▸ **WHAT IS ASKED**
Retype everything in the listing below from the line containing "the living: living -> there" down to the line containing "Previous colour: green -> orange", including both of those lines and leaving out the pictures.

----------

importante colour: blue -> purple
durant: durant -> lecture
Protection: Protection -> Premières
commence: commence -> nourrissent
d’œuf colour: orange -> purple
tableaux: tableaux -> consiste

----------

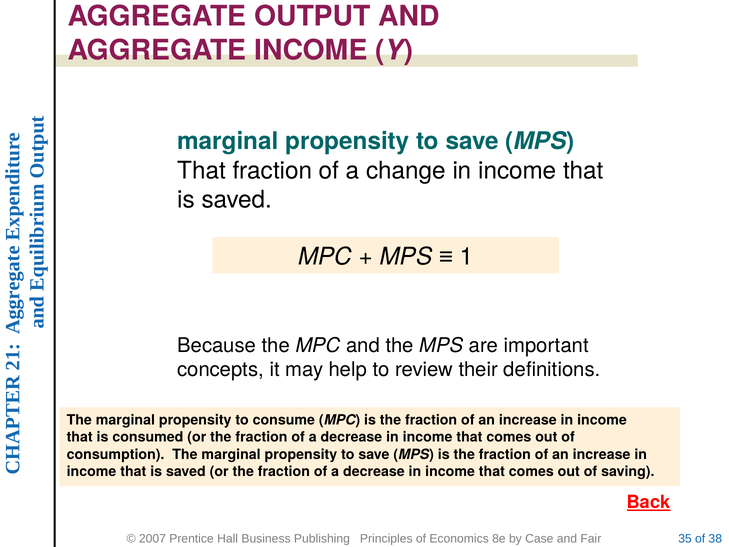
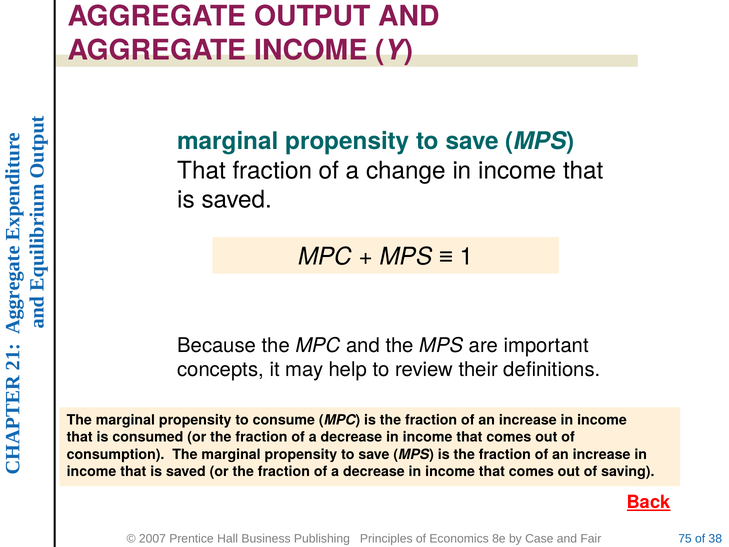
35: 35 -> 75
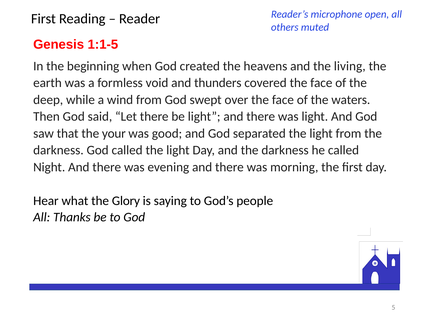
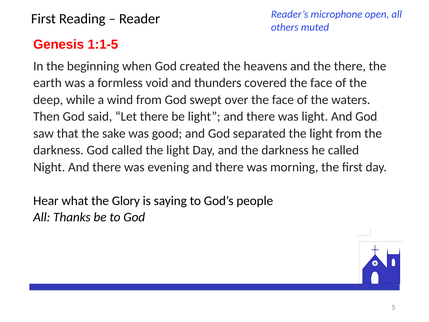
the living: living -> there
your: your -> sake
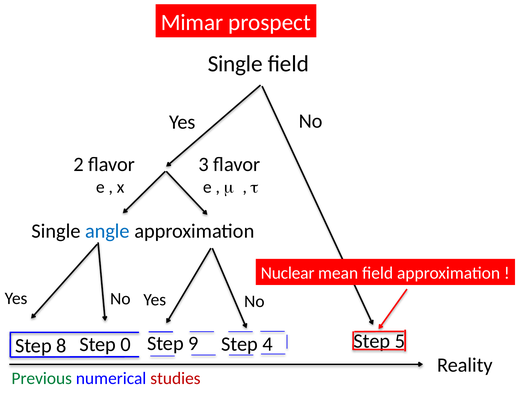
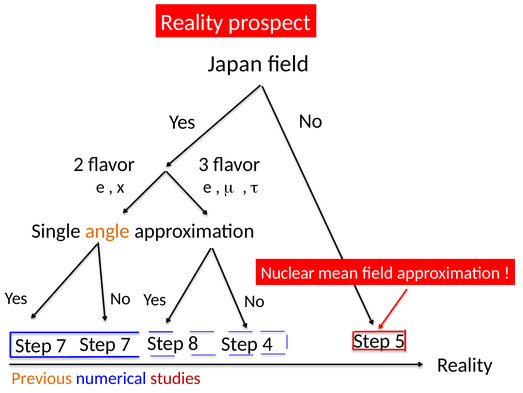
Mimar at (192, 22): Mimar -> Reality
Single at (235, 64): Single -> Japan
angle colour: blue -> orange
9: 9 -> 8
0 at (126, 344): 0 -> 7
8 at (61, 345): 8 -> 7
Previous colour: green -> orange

----------

▸ **FINISHED TASK**
the living: living -> there
your: your -> sake
Mimar at (192, 22): Mimar -> Reality
Single at (235, 64): Single -> Japan
angle colour: blue -> orange
9: 9 -> 8
0 at (126, 344): 0 -> 7
8 at (61, 345): 8 -> 7
Previous colour: green -> orange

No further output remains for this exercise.